Dropping the feedings: When training started, my son had two night feedings to drop. The author has a GREAT strategy to drop the feedings. Basically reduce the amount of feeding time (if you’re breastfeeding) every three days until the baby is ready to drop the feeding. And at the same time, every time the baby sleeps past the feeding time, that time always becomes the new feeding time.
I LOVED this gentle but forward-moving strategy. However, I didn’t have the patience to do this for two feedings lol. I honestly wanted faster results. So I used the author’s strategy for one feeding and I used my pediatrician’s advice for the other. You’re supposed to work on the second night feeding first, and then work on the first feeding last. My son’s feedings were 2AM and 5AM. For the 5AM feed, I did what my Ped said, which was to just stop giving it to him. Every time he cried, I waited 5mins and then soothed him with the pacifier. It only took 3 nights for him to stop asking for it, exactly what my ped said. I felt bad but I needed to speed it up. Then for the 2AM feed, I did exactly what the author suggests, and it only took 2 weeks for my son to drop the feeding.

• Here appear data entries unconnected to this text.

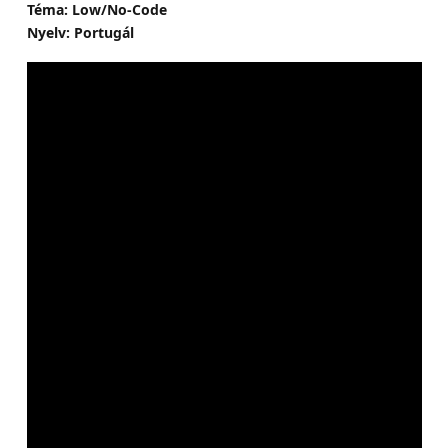
Téma: Low/No-Code
Nyelv: Portugál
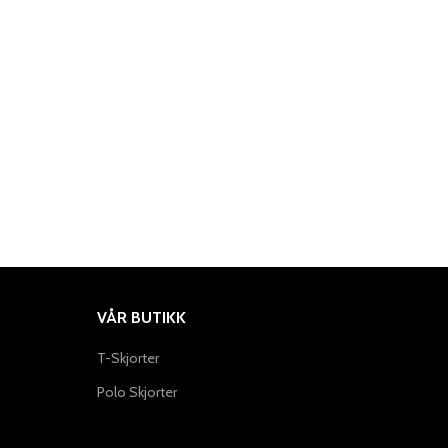
VÅR BUTIKK
T-Skjorter
Polo Skjorter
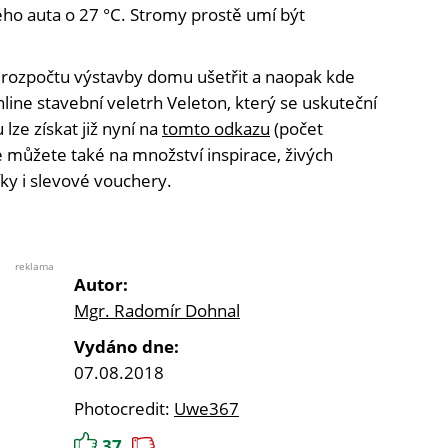
ého auta o 27 °C. Stromy prostě umí být
 rozpočtu výstavby domu ušetřit a naopak kde
line stavební veletrh Veleton, který se uskuteční
lze získat již nyní na
tomto odkazu
(počet
se můžete také na množství inspirace, živých
ky i slevové vouchery.
reklama
Autor:
Mgr. Radomír Dohnal
Vydáno dne:
07.08.2018
Photocredit:
Uwe367
37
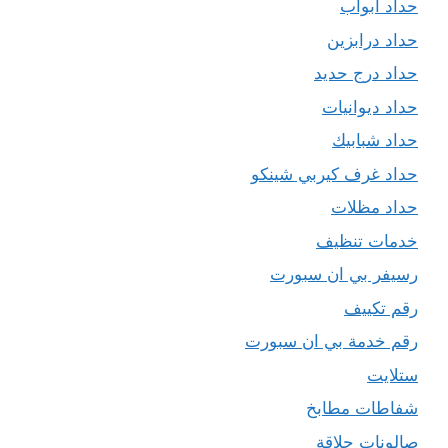
حداد ابواب
حداد درابزين
حداد درج حديد
حداد ديوانيات
حداد شبابيك
حداد غرف كيربي شينكو
حداد مظلات
خدمات تنظيف
رسيفر بي ان سبورت
رقم تكييف
رقم خدمة بي ان سبورت
ستلايت
شفاطات مطابخ
صالونات حلاقة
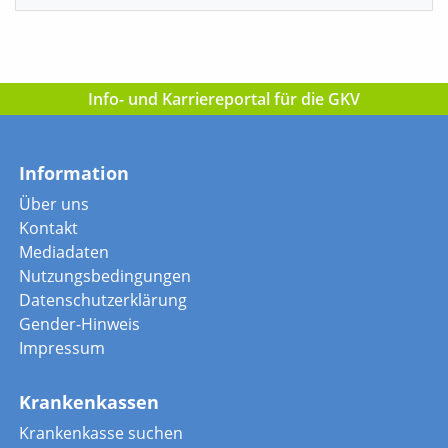
Info- und Karriereportal für die GKV
Information
Über uns
Kontakt
Mediadaten
Nutzungsbedingungen
Datenschutzerklärung
Gender-Hinweis
Impressum
Krankenkassen
Krankenkasse suchen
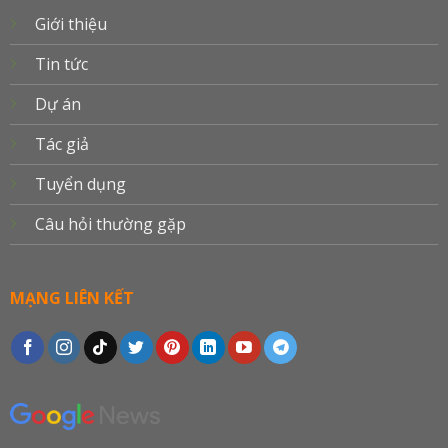
Giới thiệu
Tin tức
Dự án
Tác giả
Tuyển dụng
Câu hỏi thường gặp
MẠNG LIÊN KẾT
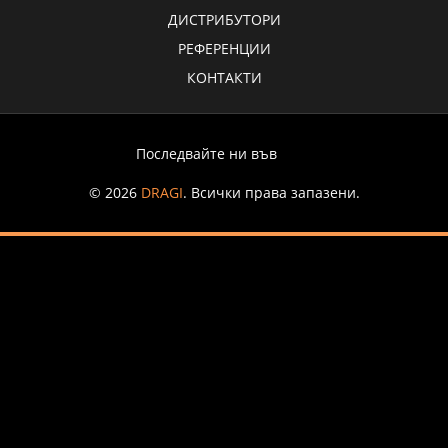
ДИСТРИБУТОРИ
РЕФЕРЕНЦИИ
КОНТАКТИ
Последвайте ни във
© 2026
DRAGI
. Всички права запазени.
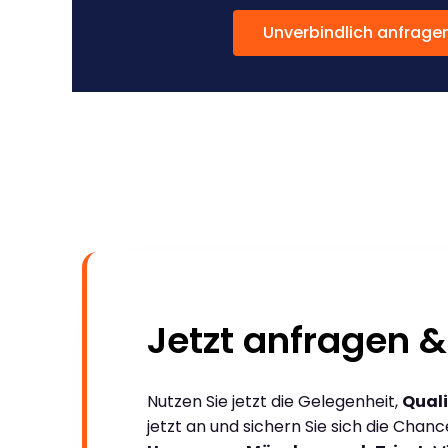
Unverbindlich anfrage
Jetzt anfragen &
Nutzen Sie jetzt die Gelegenheit,
Quali
jetzt an und sichern Sie sich die Chan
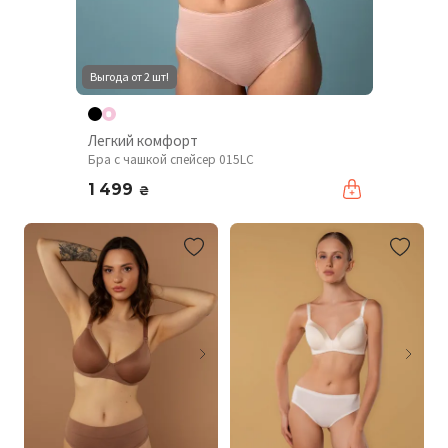
Выгода от 2 шт!
Легкий комфорт
Бра с чашкой спейсер 015LC
1 499
₴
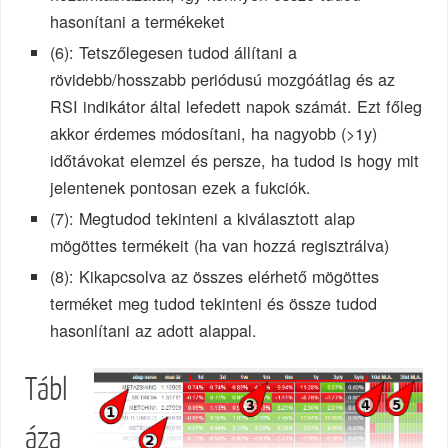
hasonítani a termékeket
(6): Tetszőlegesen tudod állítani a
rövidebb/hosszabb periódusú mozgóátlag és az
RSI indikátor által lefedett napok számát. Ezt főleg
akkor érdemes módosítani, ha nagyobb (>1y)
időtávokat elemzel és persze, ha tudod is hogy mit
jelentenek pontosan ezek a fukciók.
(7): Megtudod tekinteni a kiválasztott alap
mögöttes termékeit (ha van hozzá regisztrálva)
(8): Kikapcsolva az összes elérhető mögöttes
terméket meg tudod tekinteni és össze tudod
hasonlítani az adott alappal.
Tábl
áza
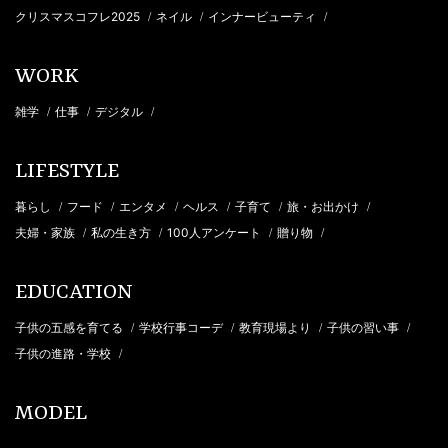
クリスマスコフレ2025
ネイル
インナービューティ
/
/
/
WORK
雑学
仕事
デジタル
/
/
/
LIFESTYLE
暮らし
フード
エンタメ
ヘルス
子育て
旅・お出かけ
/
/
/
/
/
/
夫婦・家族
私の生き方
100人アンケート
贈り物
/
/
/
/
EDUCATION
子供の五感を育てる
学校行事コーデ
教育現場より
子供の習い事
/
/
/
/
子供の進路・学校
/
MODEL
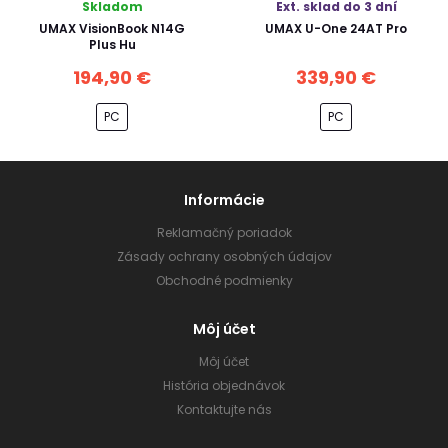
Skladom
Ext. sklad do 3 dní
UMAX VisionBook N14G
UMAX U-One 24AT Pro
Plus Hu
194,90 €
339,90 €
PC
PC
Informácie
Reklamačný poriadok
Zásady ochrany osobných údajov
Obchodné podmienky
Môj účet
Môj účet
História objednávok
Kontaktujte nás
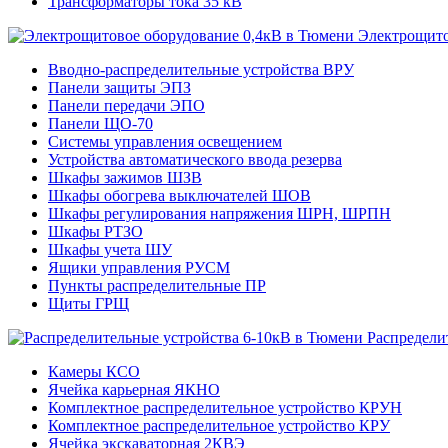
Трансформаторы тока 35 кВ
Электрощито
Вводно-распределительные устройства ВРУ
Панели защиты ЭПЗ
Панели передачи ЭПО
Панели ЩО-70
Системы управления освещением
Устройства автоматического ввода резерва
Шкафы зажимов ШЗВ
Шкафы обогрева выключателей ШОВ
Шкафы регулирования напряжения ШРН, ШРПН
Шкафы РТЗО
Шкафы учета ШУ
Ящики управления РУСМ
Пункты распределительные ПР
Щиты ГРЩ
Распредели
Камеры КСО
Ячейка карьерная ЯКНО
Комплектное распределительное устройство КРУН
Комплектное распределительное устройство КРУ
Ячейка экскаваторная 2КВЭ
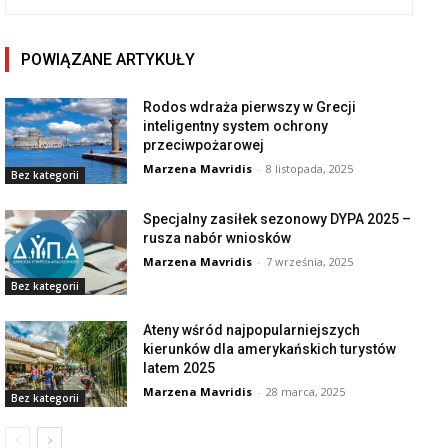
POWIĄZANE ARTYKUŁY
Rodos wdraża pierwszy w Grecji
inteligentny system ochrony
przeciwpożarowej
Marzena Mavridis
-
8 listopada, 2025
Bez kategorii
Specjalny zasiłek sezonowy DYPA 2025 –
rusza nabór wniosków
Marzena Mavridis
-
7 września, 2025
Bez kategorii
Ateny wśród najpopularniejszych
kierunków dla amerykańskich turystów
latem 2025
Marzena Mavridis
-
28 marca, 2025
Bez kategorii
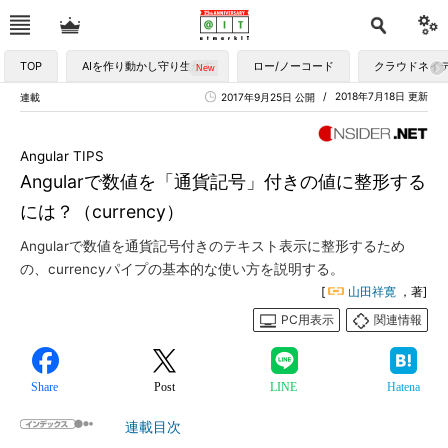
TOP
AIを作り動かし守り生かす
ロー/ノーコード
クラウドネイ
2018年7月18日 更新
連載
2017年9月25日 公開
Angular TIPS
Angularで数値を「通貨記号」付きの値に整形する
には？（currency）
Angularで数値を通貨記号付きのテキスト表示に整形するため
の、currencyパイプの基本的な使い方を説明する。
[
山田祥寛
，著]
PC用表示
関連情報
Share
Post
LINE
Hatena
連載目次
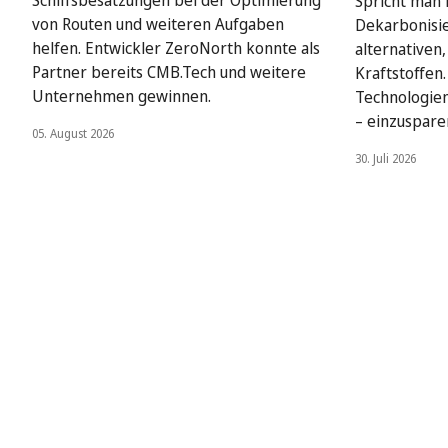
Schiffsbesatzungen bei der Optimierung
Spricht man i
von Routen und weiteren Aufgaben
Dekarbonisie
helfen. Entwickler ZeroNorth konnte als
alternativen
Partner bereits CMB.Tech und weitere
Kraftstoffen
Unternehmen gewinnen.
Technologien
– einzuspare
05. August 2026
30. Juli 2026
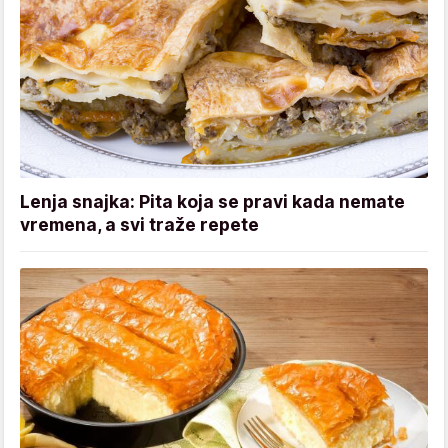
Lenja snajka: Pita koja se pravi kada nemate
vremena, a svi traže repete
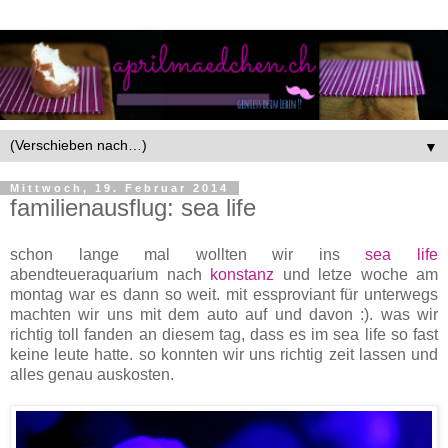
▼
Mittwoch, 19. Februar 2014
familienausflug: sea life
schon lange mal wollten wir ins
sea life
abendteueraquarium nach
konstanz
und letze woche am
montag war es dann so weit. mit essproviant für unterwegs
machten wir uns mit dem auto auf und davon :). was wir
richtig toll fanden an diesem tag, dass es im sea life so fast
keine leute hatte. so konnten wir uns richtig zeit lassen und
alles genau auskosten.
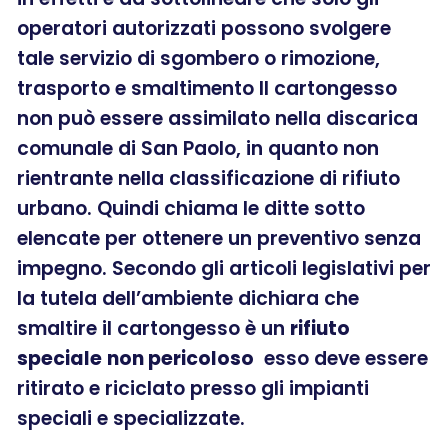
operatori autorizzati possono svolgere
tale servizio di sgombero o rimozione,
trasporto e smaltimento Il cartongesso
non può essere assimilato nella discarica
comunale di San Paolo, in quanto non
rientrante nella classificazione di rifiuto
urbano. Quindi chiama le ditte sotto
elencate per ottenere un preventivo senza
impegno. Secondo gli articoli legislativi per
la tutela dell’ambiente dichiara che
smaltire il cartongesso è un
rifiuto
speciale
non pericoloso
esso deve essere
ritirato e riciclato presso gli impianti
speciali e specializzate.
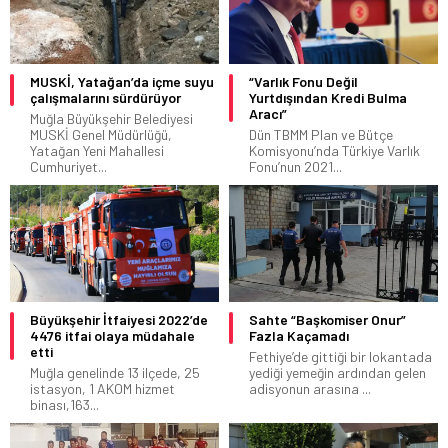
MUSKİ, Yatağan’da içme suyu
“Varlık Fonu Değil
çalışmalarını sürdürüyor
Yurtdışından Kredi Bulma
Aracı”
Muğla Büyükşehir Belediyesi
MUSKİ Genel Müdürlüğü,
Dün TBMM Plan ve Bütçe
Yatağan Yeni Mahallesi
Komisyonu’nda Türkiye Varlık
Cumhuriyet...
Fonu’nun 2021...
Büyükşehir İtfaiyesi 2022’de
Sahte “Başkomiser Onur”
4476 itfai olaya müdahale
Fazla Kaçamadı
etti
Fethiye’de gittiği bir lokantada
Muğla genelinde 13 ilçede, 25
yediği yemeğin ardından gelen
istasyon, 1 AKOM hizmet
adisyonun arasına ...
binası,163...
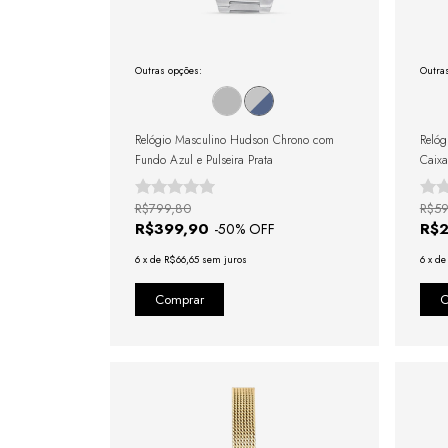
Outras opções:
Outra
Relógio Masculino Hudson Chrono com
Relóg
Fundo Azul e Pulseira Prata
Caixa
R$799,80
R$59
R$399,90
R$
-
50
% OFF
6
x
de
R$66,65
sem juros
6
x
d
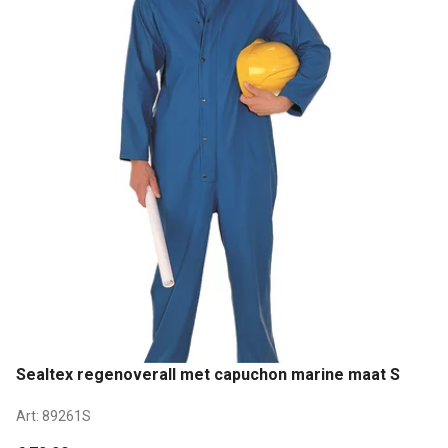
Sealtex regenoverall met capuchon marine maat S
Art:
89261S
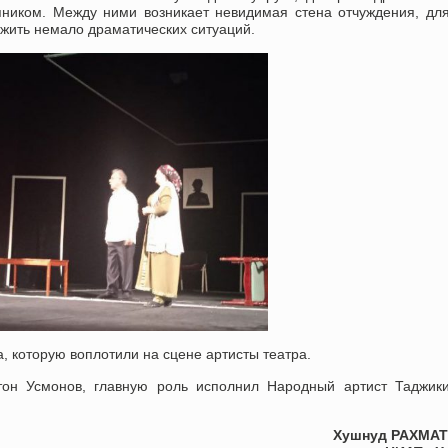
пником. Между ними возникает невидимая стена отчуждения, для
ежить немало драматических ситуаций.
 которую воплотили на сцене артисты театра.
тон Усмонов, главную роль исполнил Народный артист Таджик
Хушнуд РАХМА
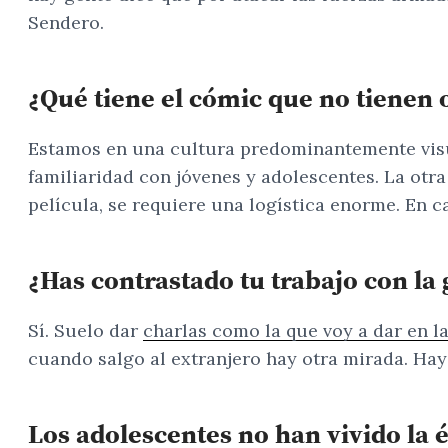
Sendero.
¿Qué tiene el cómic que no tienen 
Estamos en una cultura predominantemente visu
familiaridad con jóvenes y adolescentes. La otr
película, se requiere una logística enorme. En 
¿Has contrastado tu trabajo con la
Sí. Suelo dar
charlas como la que voy a dar en l
cuando salgo al extranjero hay otra mirada. Ha
Los adolescentes no han vivido la 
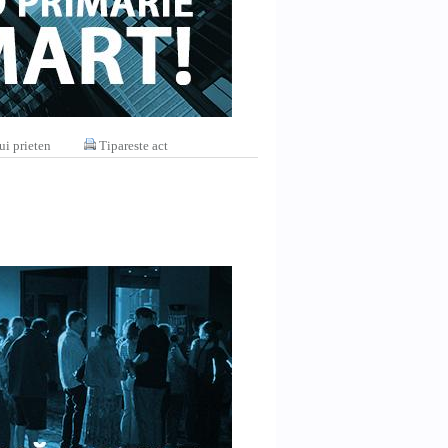
ui prieten
Tipareste act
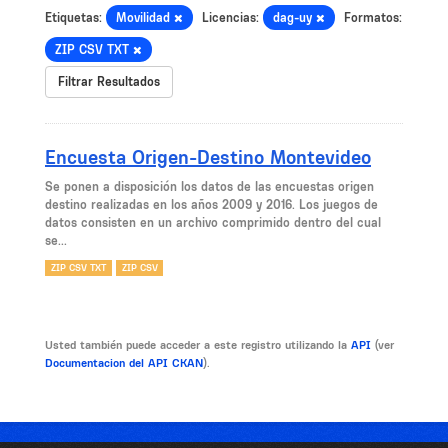
Etiquetas:
Movilidad
Licencias:
dag-uy
Formatos:
ZIP CSV TXT
Filtrar Resultados
Encuesta Origen-Destino Montevideo
Se ponen a disposición los datos de las encuestas origen
destino realizadas en los años 2009 y 2016. Los juegos de
datos consisten en un archivo comprimido dentro del cual
se...
ZIP CSV TXT
ZIP CSV
Usted también puede acceder a este registro utilizando la
API
(ver
Documentacion del API CKAN
).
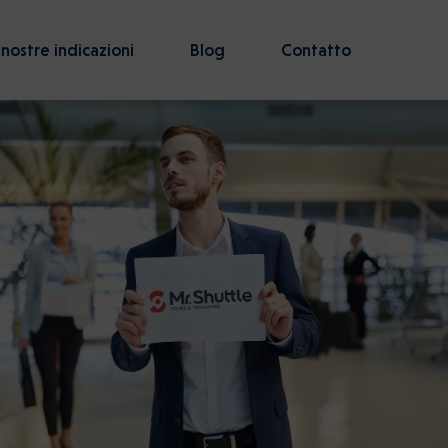
 nostre indicazioni
Blog
Contatto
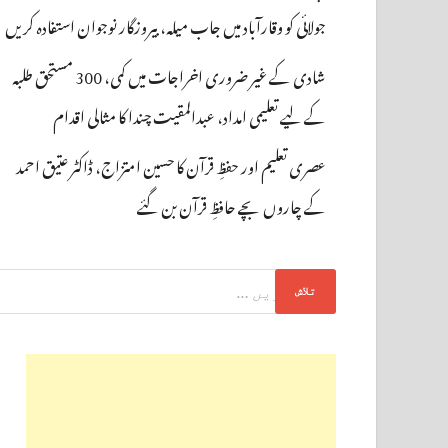
جولائی کو وقارآباد میں جاب میلہ، بیروزگار نوجوان استفادہ کریں
شادی کے غیر ضروری اخراجات میں کمی، 300 مستحق طلبہ
کے لیے تعلیمی امداد، عبدالمقیت چندا کا مثالی اقدام
عصری تعلیم اور حفظِ قرآن کا حسین امتزاج، ڈاکٹر عتیق احمد
کے چاروں بچے حافظِ قرآن بن گئے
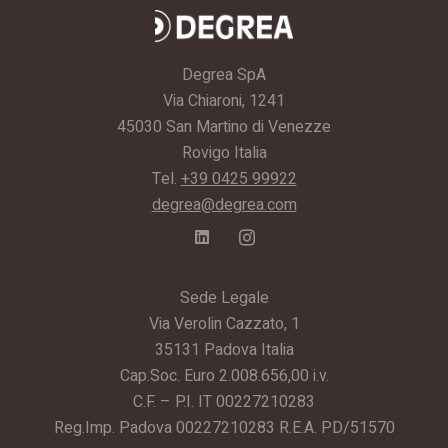
Degrea SpA
Via Chiaroni, 1241
45030 San Martino di Venezze
Rovigo Italia
Tel.
+39 0425 99922
degrea@degrea.com
Sede Legale
Via Verolin Cazzato, 1
35131 Padova Italia
Cap.Soc. Euro 2.008.656,00 i.v.
C.F. – P.I. IT 00227210283
Reg.Imp. Padova 00227210283 R.E.A. PD/51570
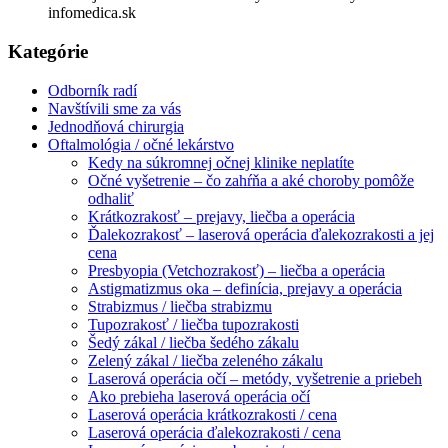
infomedica.sk
Kategórie
Odborník radí
Navštívili sme za vás
Jednodňová chirurgia
Oftalmológia / očné lekárstvo
Kedy na súkromnej očnej klinike neplatíte
Očné vyšetrenie – čo zahŕňa a aké choroby pomôže
odhaliť
Krátkozrakosť – prejavy, liečba a operácia
Ďalekozrakosť – laserová operácia ďalekozrakosti a jej
cena
Presbyopia (Vetchozrakosť) – liečba a operácia
Astigmatizmus oka – definícia, prejavy a operácia
Strabizmus / liečba strabizmu
Tupozrakosť / liečba tupozrakosti
Šedý zákal / liečba šedého zákalu
Zelený zákal / liečba zeleného zákalu
Laserová operácia očí – metódy, vyšetrenie a priebeh
Ako prebieha laserová operácia očí
Laserová operácia krátkozrakosti / cena
Laserová operácia ďalekozrakosti / cena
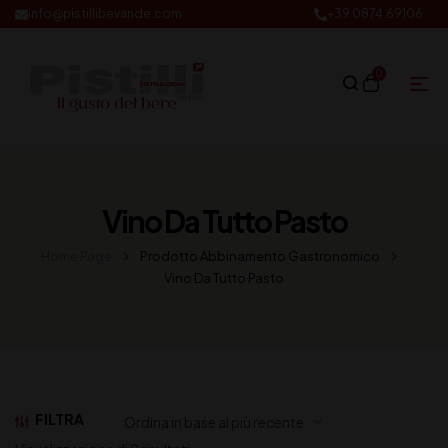
info@pistillibevande.com
+39 0874.69106
0
Vino Da Tutto Pasto
Home Page
Prodotto Abbinamento Gastronomico
Vino Da Tutto Pasto
FILTRA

Bad habits (or sleep associations, sleep crutches): I went against some of the authors advice and developed a few bad sleep habits. I understood that eventually I would need to break them and it would extend sleep training but it seemed worth it for my sanity. For example, before sleep training boot camp, you’re supposed to put the baby down to sleep while he’s sleepy but not fully asleep (FYI, for real sleep training boot camp, you put them in the crib fully awake). Some weeks were so difficult having a newborn, so I needed my break in the evening. I rocked him to sleep and called it a night. Eventually I had to stop this but I did it during an easier phase of his newborn life.
I think those were all my major tweaks to the training. You must think outside the box and remember you’re not receiving an individual sleep training service. This book is written to a general population, so adjust to your baby’s needs.
I truly believe any sleep training program will work, as long as your consistent. If you’re comfortable with letting your baby cry for a limited time, then this training can work if you do your part.